● **Material shown**:

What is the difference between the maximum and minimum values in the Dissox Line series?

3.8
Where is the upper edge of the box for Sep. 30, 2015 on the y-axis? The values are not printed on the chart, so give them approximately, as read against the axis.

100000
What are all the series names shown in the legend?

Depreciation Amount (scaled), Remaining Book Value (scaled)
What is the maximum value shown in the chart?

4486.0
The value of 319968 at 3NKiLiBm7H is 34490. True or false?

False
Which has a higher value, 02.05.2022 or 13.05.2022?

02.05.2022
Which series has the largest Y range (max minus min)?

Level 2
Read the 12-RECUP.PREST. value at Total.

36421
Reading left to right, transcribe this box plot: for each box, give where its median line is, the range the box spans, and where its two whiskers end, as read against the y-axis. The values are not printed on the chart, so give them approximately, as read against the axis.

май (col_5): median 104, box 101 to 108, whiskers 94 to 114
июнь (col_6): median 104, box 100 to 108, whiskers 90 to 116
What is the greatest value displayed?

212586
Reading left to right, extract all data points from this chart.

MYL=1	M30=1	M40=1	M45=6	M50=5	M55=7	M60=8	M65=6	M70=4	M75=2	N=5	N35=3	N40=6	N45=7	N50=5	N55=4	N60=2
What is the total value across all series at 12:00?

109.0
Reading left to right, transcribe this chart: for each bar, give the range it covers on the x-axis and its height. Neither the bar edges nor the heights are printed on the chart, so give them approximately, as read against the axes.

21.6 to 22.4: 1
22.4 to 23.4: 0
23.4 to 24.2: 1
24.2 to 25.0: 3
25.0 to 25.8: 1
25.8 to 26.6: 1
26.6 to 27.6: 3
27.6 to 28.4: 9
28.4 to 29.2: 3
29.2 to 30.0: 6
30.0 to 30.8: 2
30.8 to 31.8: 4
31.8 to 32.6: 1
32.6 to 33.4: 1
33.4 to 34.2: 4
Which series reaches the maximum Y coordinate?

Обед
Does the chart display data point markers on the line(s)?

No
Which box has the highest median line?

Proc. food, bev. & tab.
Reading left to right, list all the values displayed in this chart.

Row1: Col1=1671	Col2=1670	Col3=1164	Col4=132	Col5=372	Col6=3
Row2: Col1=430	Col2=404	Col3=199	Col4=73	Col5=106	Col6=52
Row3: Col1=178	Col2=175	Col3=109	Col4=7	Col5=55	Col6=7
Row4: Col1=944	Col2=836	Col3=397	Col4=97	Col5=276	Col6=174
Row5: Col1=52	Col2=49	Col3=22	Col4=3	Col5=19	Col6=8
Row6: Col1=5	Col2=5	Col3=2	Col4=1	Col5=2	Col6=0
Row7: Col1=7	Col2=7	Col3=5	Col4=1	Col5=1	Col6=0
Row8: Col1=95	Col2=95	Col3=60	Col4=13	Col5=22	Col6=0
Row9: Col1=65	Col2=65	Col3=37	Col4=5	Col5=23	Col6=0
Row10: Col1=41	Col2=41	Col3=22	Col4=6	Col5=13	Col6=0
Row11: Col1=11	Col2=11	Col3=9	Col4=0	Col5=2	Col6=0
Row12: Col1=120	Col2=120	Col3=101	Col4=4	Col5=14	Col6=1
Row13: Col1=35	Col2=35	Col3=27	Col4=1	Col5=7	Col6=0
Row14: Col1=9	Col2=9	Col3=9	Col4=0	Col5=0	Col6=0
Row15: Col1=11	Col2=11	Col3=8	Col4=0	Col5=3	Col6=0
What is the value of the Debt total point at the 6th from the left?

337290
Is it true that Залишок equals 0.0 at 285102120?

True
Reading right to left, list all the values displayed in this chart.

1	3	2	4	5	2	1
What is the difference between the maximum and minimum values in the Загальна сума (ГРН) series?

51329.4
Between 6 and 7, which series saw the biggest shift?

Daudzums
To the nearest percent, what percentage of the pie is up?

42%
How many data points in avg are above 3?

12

● **Your goal**: Please print all of the entries above again, line for line, with no changes.

● **Written response**:
What is the difference between the maximum and minimum values in the Dissox Line series?

3.8
Where is the upper edge of the box for Sep. 30, 2015 on the y-axis? The values are not printed on the chart, so give them approximately, as read against the axis.

100000
What are all the series names shown in the legend?

Depreciation Amount (scaled), Remaining Book Value (scaled)
What is the maximum value shown in the chart?

4486.0
The value of 319968 at 3NKiLiBm7H is 34490. True or false?

False
Which has a higher value, 02.05.2022 or 13.05.2022?

02.05.2022
Which series has the largest Y range (max minus min)?

Level 2
Read the 12-RECUP.PREST. value at Total.

36421
Reading left to right, transcribe this box plot: for each box, give where its median line is, the range the box spans, and where its two whiskers end, as read against the y-axis. The values are not printed on the chart, so give them approximately, as read against the axis.

май (col_5): median 104, box 101 to 108, whiskers 94 to 114
июнь (col_6): median 104, box 100 to 108, whiskers 90 to 116
What is the greatest value displayed?

212586
Reading left to right, extract all data points from this chart.

MYL=1	M30=1	M40=1	M45=6	M50=5	M55=7	M60=8	M65=6	M70=4	M75=2	N=5	N35=3	N40=6	N45=7	N50=5	N55=4	N60=2
What is the total value across all series at 12:00?

109.0
Reading left to right, transcribe this chart: for each bar, give the range it covers on the x-axis and its height. Neither the bar edges nor the heights are printed on the chart, so give them approximately, as read against the axes.

21.6 to 22.4: 1
22.4 to 23.4: 0
23.4 to 24.2: 1
24.2 to 25.0: 3
25.0 to 25.8: 1
25.8 to 26.6: 1
26.6 to 27.6: 3
27.6 to 28.4: 9
28.4 to 29.2: 3
29.2 to 30.0: 6
30.0 to 30.8: 2
30.8 to 31.8: 4
31.8 to 32.6: 1
32.6 to 33.4: 1
33.4 to 34.2: 4
Which series reaches the maximum Y coordinate?

Обед
Does the chart display data point markers on the line(s)?

No
Which box has the highest median line?

Proc. food, bev. & tab.
Reading left to right, list all the values displayed in this chart.

Row1: Col1=1671	Col2=1670	Col3=1164	Col4=132	Col5=372	Col6=3
Row2: Col1=430	Col2=404	Col3=199	Col4=73	Col5=106	Col6=52
Row3: Col1=178	Col2=175	Col3=109	Col4=7	Col5=55	Col6=7
Row4: Col1=944	Col2=836	Col3=397	Col4=97	Col5=276	Col6=174
Row5: Col1=52	Col2=49	Col3=22	Col4=3	Col5=19	Col6=8
Row6: Col1=5	Col2=5	Col3=2	Col4=1	Col5=2	Col6=0
Row7: Col1=7	Col2=7	Col3=5	Col4=1	Col5=1	Col6=0
Row8: Col1=95	Col2=95	Col3=60	Col4=13	Col5=22	Col6=0
Row9: Col1=65	Col2=65	Col3=37	Col4=5	Col5=23	Col6=0
Row10: Col1=41	Col2=41	Col3=22	Col4=6	Col5=13	Col6=0
Row11: Col1=11	Col2=11	Col3=9	Col4=0	Col5=2	Col6=0
Row12: Col1=120	Col2=120	Col3=101	Col4=4	Col5=14	Col6=1
Row13: Col1=35	Col2=35	Col3=27	Col4=1	Col5=7	Col6=0
Row14: Col1=9	Col2=9	Col3=9	Col4=0	Col5=0	Col6=0
Row15: Col1=11	Col2=11	Col3=8	Col4=0	Col5=3	Col6=0
What is the value of the Debt total point at the 6th from the left?

337290
Is it true that Залишок equals 0.0 at 285102120?

True
Reading right to left, list all the values displayed in this chart.

1	3	2	4	5	2	1
What is the difference between the maximum and minimum values in the Загальна сума (ГРН) series?

51329.4
Between 6 and 7, which series saw the biggest shift?

Daudzums
To the nearest percent, what percentage of the pie is up?

42%
How many data points in avg are above 3?

12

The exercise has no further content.